# To do:
Quote the forum thread word for word, from "## DampDog (Apr" up to and including "the Sainsbury's ads.".

++++ Text shown ++++

# What group



## STEALTH K3 (Dec 29, 2006)

What is the group on the latest o2 tv advert


----------



## empsburna (Apr 5, 2006)

As in that perform the song?


----------



## STEALTH K3 (Dec 29, 2006)

Midlands Detailing said:


> As in that perform the song?


Yes please :thumb:


----------



## empsburna (Apr 5, 2006)

Foster the People - Pumped up Kicks


----------



## empsburna (Apr 5, 2006)

The track called "Torches" is much better IMHO.


----------



## STEALTH K3 (Dec 29, 2006)

Cheers it's the right group on the advert but not the group I am looking for I heard some music at work it sounded like this group. *Start was whistling the the singer was singing to some girl trying to get her back to his place *sounded so much there style


----------



## STEALTH K3 (Dec 29, 2006)

Got it


----------



## Laurie.J.M (Jun 23, 2011)

Midlands Detailing said:


> The track called "Torches" is much better IMHO.


The track called 'Torches' . Foster the People's album is called torches but I can't find a track called that.


----------



## empsburna (Apr 5, 2006)

Laurie.J.M said:


> The track called 'Torches' . Foster the People's album is called torches but I can't find a track called that.


Sorry, "I would do anything for you" from the Album "Torches"


----------



## DampDog (Apr 16, 2011)

I hunted out the theme to the Nissan Juke and Sweet child of mine from John Lewis add because I liked em


----------



## herbiedacious (Sep 27, 2010)

http://www.youtube.com/artist/The_Polyphonic_Spree?feature=watch_video_title
Still love the Spree's Light and Day from the Sainsbury's ads.


----------



## alan_mcc (Oct 28, 2008)

Young Folks is a great tune, it's on one of the top gear CD's.

Someone I used to detail for actually had it as their doorbell. :lol:


----------

++++ Dataset records ++++

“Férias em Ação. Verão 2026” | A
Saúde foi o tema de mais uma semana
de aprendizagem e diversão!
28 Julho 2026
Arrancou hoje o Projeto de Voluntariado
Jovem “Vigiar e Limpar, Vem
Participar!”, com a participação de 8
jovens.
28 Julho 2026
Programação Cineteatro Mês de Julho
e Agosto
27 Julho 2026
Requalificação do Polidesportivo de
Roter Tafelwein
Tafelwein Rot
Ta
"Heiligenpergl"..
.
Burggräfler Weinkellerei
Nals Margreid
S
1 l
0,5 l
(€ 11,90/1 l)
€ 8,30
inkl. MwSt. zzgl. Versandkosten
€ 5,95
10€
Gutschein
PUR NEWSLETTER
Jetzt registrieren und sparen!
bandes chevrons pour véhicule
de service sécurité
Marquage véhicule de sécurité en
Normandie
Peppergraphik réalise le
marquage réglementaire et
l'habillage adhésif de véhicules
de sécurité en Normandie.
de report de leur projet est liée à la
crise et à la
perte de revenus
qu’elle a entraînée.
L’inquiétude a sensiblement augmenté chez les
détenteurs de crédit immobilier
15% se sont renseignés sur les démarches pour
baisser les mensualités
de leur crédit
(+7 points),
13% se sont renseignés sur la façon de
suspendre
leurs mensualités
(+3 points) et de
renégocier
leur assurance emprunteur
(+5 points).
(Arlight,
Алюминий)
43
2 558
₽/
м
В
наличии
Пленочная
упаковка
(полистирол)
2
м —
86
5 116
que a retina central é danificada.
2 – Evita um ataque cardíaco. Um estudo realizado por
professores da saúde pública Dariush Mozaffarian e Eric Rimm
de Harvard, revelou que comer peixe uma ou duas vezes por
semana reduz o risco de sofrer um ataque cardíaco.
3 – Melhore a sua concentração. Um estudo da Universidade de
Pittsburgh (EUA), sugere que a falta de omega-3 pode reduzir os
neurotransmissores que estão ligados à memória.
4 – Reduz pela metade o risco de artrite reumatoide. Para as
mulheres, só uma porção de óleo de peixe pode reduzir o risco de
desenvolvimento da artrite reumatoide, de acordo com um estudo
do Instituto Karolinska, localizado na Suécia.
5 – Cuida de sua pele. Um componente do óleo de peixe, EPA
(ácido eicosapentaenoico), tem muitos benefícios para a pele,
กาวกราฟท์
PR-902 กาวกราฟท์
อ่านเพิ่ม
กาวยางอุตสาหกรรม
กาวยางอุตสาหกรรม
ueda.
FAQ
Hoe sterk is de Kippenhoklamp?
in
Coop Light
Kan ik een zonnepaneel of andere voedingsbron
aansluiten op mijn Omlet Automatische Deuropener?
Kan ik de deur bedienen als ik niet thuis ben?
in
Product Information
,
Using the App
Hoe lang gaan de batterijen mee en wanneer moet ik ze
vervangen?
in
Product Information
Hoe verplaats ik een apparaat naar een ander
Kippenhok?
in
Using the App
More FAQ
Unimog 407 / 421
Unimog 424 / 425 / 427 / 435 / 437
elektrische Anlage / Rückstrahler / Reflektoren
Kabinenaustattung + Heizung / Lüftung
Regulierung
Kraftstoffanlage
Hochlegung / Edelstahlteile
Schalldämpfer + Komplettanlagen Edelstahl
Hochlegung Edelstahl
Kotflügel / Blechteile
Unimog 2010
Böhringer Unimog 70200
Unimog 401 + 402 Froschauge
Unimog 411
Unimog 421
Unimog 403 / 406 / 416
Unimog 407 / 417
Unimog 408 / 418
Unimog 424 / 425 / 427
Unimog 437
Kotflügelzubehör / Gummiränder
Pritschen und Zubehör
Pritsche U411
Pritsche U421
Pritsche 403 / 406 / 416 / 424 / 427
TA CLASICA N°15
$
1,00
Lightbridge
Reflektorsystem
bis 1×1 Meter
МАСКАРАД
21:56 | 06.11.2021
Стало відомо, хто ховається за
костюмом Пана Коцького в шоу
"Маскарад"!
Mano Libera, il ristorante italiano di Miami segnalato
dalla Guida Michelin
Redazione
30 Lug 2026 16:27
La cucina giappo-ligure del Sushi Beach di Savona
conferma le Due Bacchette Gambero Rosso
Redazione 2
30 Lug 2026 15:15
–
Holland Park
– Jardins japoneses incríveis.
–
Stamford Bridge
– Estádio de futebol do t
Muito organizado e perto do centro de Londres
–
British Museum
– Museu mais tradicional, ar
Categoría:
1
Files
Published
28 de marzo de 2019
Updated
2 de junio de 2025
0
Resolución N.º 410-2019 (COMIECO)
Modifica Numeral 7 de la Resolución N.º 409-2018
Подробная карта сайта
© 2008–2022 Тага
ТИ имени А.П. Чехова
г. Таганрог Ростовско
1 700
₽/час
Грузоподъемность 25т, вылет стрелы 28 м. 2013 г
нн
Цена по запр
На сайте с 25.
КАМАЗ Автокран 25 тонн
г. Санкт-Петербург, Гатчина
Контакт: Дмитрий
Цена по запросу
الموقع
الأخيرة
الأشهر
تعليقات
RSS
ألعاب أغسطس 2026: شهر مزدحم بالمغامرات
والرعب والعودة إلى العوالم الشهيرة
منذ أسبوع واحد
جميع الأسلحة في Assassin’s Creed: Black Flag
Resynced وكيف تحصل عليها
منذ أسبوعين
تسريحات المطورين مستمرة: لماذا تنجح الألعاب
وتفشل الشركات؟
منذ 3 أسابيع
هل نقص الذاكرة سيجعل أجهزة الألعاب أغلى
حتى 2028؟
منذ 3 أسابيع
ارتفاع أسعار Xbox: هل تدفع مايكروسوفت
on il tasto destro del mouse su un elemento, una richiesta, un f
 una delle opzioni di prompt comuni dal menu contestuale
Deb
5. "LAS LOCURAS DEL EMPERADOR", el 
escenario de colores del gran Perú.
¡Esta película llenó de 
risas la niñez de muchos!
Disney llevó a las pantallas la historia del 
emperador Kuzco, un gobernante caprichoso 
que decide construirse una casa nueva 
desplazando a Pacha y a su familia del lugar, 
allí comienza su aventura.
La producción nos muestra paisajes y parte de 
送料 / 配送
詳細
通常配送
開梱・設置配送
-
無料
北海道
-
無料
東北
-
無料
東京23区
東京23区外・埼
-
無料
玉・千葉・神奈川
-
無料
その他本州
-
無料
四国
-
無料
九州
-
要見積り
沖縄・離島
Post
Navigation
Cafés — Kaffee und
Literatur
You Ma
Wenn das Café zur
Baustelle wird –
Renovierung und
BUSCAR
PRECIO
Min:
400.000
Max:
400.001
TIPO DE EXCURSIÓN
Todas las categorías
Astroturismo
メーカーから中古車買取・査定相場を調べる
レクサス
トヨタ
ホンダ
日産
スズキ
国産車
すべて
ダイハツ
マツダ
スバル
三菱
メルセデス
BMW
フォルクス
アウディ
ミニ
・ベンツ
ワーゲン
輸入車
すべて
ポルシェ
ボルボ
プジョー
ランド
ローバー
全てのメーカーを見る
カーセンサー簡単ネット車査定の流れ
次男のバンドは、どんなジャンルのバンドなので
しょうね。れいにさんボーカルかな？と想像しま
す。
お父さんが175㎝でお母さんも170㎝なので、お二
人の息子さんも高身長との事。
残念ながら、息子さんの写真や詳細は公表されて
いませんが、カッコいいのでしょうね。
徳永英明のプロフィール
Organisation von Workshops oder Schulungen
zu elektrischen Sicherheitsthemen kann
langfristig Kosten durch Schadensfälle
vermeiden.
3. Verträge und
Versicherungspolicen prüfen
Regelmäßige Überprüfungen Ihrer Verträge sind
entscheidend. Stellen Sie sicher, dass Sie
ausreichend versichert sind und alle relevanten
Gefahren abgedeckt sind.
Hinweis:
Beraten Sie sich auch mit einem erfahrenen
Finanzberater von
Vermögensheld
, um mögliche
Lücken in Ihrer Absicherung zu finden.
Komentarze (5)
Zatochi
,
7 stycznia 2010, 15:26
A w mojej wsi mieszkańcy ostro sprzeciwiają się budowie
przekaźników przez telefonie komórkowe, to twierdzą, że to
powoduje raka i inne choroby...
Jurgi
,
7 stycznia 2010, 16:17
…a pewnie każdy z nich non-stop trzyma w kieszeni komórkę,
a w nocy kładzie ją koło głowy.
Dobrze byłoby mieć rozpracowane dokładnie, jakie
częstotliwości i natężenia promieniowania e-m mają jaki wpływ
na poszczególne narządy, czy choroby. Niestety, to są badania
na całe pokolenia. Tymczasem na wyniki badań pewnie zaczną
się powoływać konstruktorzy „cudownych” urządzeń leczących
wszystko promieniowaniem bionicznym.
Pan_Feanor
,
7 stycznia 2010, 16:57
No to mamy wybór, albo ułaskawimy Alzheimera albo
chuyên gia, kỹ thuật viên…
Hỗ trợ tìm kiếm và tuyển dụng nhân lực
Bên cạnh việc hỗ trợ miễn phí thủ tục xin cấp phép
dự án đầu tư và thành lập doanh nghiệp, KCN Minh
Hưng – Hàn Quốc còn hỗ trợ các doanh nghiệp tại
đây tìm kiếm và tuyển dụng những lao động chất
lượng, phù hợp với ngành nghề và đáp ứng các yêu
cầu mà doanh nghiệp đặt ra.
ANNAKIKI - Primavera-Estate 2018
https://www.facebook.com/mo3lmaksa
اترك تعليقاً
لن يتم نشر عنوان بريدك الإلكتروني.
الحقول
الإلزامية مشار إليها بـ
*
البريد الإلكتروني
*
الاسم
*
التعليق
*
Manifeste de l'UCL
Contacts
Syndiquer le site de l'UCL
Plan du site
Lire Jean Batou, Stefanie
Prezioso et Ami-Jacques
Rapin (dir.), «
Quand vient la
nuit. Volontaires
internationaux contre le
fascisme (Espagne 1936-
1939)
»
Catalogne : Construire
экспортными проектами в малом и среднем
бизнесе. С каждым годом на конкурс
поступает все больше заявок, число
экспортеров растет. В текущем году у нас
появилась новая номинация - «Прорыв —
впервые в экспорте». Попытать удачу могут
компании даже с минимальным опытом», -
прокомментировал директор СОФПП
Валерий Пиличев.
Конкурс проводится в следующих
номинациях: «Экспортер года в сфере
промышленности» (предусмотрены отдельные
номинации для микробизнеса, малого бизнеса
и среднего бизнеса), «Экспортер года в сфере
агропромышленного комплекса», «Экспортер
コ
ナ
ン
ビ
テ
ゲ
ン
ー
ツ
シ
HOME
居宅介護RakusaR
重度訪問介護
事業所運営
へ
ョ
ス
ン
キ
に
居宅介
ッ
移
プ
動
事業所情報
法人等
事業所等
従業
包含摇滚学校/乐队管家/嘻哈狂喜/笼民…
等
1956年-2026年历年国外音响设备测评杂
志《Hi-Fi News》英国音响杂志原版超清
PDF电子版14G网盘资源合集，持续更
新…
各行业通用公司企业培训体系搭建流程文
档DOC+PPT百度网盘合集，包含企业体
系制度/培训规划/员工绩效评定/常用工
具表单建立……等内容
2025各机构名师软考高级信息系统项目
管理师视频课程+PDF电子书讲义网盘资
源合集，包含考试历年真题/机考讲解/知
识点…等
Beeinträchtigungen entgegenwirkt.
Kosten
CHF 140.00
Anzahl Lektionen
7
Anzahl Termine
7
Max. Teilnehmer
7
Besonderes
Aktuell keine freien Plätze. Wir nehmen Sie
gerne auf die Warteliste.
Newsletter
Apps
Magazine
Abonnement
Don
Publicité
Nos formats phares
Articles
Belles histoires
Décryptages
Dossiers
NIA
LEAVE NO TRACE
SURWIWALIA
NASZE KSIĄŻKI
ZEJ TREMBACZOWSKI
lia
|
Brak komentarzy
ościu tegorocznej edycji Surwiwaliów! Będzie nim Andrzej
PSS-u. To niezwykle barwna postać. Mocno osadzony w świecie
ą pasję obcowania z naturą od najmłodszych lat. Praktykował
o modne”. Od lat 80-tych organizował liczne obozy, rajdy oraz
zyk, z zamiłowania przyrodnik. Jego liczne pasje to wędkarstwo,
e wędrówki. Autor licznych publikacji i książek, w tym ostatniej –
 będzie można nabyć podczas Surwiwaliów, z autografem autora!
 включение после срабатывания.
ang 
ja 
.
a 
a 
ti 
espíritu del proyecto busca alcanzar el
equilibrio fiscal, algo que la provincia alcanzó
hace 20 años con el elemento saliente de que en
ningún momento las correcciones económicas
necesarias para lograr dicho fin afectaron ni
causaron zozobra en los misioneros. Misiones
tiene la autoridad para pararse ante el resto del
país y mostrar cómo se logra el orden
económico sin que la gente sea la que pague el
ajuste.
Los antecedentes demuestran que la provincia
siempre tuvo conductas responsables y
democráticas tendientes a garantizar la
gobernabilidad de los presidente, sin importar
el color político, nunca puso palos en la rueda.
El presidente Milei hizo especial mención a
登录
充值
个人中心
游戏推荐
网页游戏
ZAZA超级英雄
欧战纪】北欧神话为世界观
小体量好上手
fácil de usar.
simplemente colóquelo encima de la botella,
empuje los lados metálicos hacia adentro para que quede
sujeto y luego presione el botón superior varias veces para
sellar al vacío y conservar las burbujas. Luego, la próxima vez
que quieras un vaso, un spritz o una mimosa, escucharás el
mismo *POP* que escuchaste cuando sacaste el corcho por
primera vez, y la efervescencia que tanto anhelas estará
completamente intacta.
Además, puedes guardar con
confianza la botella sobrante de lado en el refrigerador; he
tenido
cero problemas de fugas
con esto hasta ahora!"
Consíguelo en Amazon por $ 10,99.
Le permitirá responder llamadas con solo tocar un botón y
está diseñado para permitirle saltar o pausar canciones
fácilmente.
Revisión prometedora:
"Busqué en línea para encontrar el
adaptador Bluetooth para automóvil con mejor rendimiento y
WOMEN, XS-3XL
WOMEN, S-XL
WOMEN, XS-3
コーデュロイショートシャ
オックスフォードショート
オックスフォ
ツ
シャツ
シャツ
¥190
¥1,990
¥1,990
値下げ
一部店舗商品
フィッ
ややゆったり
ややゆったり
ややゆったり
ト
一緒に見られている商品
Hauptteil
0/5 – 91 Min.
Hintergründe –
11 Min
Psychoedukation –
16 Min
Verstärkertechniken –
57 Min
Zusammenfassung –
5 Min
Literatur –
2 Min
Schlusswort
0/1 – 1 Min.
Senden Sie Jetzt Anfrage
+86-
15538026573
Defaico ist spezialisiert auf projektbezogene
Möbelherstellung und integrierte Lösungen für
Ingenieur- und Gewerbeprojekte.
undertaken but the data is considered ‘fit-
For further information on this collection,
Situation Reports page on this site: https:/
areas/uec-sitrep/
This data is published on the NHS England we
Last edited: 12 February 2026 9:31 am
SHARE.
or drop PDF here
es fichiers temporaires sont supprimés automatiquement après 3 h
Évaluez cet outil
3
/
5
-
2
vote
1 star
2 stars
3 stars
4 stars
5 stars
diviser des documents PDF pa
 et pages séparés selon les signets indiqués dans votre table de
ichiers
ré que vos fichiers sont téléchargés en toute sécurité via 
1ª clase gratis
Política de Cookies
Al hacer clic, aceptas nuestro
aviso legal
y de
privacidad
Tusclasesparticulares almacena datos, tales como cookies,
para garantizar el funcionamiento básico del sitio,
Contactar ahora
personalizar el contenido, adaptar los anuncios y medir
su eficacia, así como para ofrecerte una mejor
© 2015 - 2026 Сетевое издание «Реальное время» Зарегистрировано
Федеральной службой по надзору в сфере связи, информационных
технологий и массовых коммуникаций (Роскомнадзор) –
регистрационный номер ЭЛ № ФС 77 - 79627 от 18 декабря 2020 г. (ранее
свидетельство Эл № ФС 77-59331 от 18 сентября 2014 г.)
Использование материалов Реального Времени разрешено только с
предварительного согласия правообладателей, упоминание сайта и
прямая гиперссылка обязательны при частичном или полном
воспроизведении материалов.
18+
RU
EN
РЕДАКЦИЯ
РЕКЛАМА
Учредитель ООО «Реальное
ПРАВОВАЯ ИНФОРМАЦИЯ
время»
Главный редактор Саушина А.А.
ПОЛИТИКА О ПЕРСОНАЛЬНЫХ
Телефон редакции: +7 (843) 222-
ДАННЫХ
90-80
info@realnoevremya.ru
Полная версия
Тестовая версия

++++

# Solution for this task:
## DampDog (Apr 16, 2011)

I hunted out the theme to the Nissan Juke and Sweet child of mine from John Lewis add because I liked em


----------



## herbiedacious (Sep 27, 2010)

http://www.youtube.com/artist/The_Polyphonic_Spree?feature=watch_video_title
Still love the Spree's Light and Day from the Sainsbury's ads.